■ INFORMATION ■
· · · ·

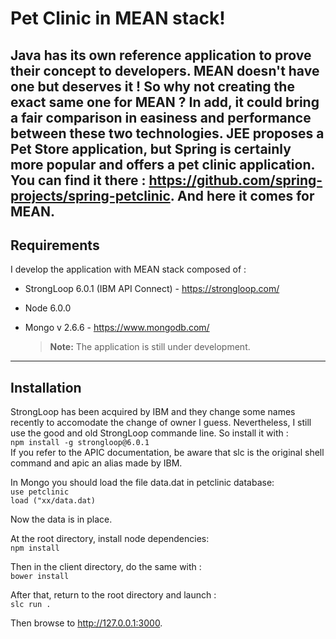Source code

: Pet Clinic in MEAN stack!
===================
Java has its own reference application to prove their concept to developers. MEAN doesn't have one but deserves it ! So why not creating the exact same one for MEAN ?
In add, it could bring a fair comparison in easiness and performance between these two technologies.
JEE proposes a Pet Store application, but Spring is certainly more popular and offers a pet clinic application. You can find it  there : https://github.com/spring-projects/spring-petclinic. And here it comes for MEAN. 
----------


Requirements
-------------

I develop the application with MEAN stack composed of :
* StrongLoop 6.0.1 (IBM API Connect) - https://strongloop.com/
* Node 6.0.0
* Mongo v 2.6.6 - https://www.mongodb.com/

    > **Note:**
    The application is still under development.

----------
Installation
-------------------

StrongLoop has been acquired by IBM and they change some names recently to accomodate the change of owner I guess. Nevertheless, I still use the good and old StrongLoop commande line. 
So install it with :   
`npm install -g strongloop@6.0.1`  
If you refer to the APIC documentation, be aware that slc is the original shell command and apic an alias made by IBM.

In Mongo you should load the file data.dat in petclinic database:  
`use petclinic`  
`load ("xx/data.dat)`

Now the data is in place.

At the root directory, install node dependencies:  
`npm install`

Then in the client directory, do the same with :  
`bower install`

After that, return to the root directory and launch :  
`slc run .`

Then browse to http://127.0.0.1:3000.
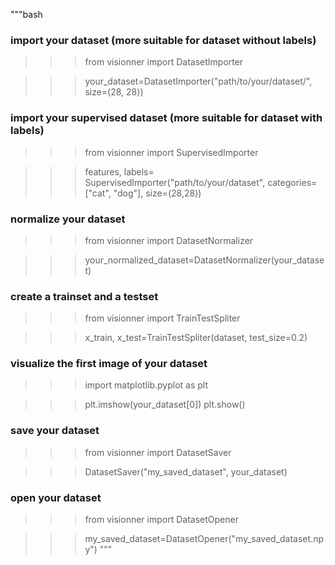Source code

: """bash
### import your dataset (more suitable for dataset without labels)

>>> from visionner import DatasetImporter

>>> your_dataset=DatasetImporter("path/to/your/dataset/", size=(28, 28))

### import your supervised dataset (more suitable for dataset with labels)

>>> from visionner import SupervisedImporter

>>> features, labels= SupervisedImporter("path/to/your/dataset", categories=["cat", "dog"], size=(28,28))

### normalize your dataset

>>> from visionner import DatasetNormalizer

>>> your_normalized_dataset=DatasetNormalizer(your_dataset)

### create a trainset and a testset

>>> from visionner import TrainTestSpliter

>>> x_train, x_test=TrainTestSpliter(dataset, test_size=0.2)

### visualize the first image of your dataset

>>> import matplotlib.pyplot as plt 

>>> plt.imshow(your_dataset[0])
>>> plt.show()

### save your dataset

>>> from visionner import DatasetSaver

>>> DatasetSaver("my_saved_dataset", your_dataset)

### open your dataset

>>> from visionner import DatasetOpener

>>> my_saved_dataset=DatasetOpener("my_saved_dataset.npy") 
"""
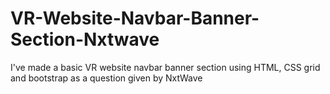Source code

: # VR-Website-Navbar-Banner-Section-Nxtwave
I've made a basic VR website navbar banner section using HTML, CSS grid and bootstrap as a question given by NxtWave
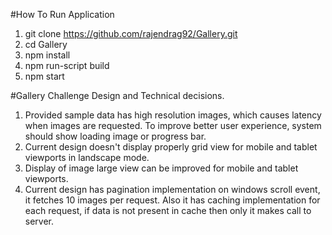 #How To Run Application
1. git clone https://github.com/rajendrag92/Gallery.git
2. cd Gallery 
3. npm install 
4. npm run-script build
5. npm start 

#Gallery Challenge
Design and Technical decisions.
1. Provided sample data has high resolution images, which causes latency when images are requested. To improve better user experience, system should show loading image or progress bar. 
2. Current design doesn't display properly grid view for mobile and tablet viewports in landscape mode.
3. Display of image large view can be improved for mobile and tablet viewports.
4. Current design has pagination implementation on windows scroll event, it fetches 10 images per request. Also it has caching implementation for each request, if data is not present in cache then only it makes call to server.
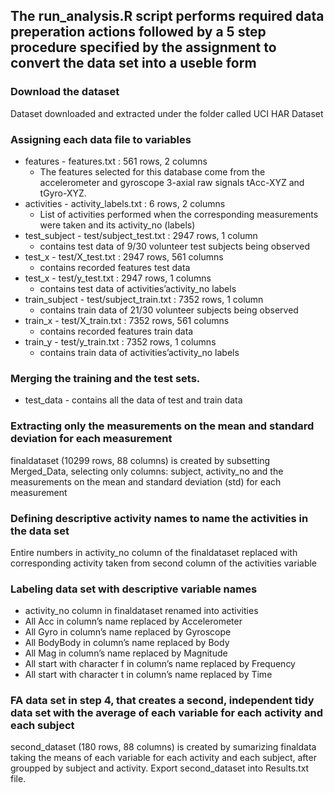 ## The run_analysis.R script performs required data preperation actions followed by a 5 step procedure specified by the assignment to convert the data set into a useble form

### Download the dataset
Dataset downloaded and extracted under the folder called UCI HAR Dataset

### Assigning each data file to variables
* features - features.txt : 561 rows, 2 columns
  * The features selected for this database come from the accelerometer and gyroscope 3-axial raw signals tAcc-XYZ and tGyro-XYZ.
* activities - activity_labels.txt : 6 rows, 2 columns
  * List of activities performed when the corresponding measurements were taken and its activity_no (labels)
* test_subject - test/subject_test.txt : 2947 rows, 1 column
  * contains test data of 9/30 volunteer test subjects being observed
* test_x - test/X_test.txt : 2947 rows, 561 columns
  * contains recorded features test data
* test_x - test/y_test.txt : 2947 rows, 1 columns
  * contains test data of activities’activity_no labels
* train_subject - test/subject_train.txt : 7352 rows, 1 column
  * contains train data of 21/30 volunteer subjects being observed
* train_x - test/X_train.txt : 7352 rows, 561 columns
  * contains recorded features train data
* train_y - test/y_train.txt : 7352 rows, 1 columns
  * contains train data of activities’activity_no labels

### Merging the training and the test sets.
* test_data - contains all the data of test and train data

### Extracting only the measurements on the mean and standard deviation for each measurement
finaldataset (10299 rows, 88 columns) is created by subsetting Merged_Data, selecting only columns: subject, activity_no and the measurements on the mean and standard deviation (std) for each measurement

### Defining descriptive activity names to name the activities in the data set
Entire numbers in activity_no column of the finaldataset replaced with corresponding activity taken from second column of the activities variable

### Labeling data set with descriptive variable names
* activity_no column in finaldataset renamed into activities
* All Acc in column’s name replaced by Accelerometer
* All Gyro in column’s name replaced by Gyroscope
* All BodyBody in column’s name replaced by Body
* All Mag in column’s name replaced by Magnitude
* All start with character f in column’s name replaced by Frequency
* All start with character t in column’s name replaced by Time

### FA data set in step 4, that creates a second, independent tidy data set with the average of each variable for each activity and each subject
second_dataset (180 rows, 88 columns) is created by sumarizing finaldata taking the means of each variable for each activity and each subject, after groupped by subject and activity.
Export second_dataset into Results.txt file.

· · · ·

■ TASK TO COMPLETE ■
Print again the lines of the entries above that fall between the line holding "visionner import DatasetImporter" and the line holding "### normalize your dataset", inclusive, exactly as they stand.

■ ANSWER BELOW ■
>>> from visionner import DatasetImporter

>>> your_dataset=DatasetImporter("path/to/your/dataset/", size=(28, 28))

### import your supervised dataset (more suitable for dataset with labels)

>>> from visionner import SupervisedImporter

>>> features, labels= SupervisedImporter("path/to/your/dataset", categories=["cat", "dog"], size=(28,28))

### normalize your dataset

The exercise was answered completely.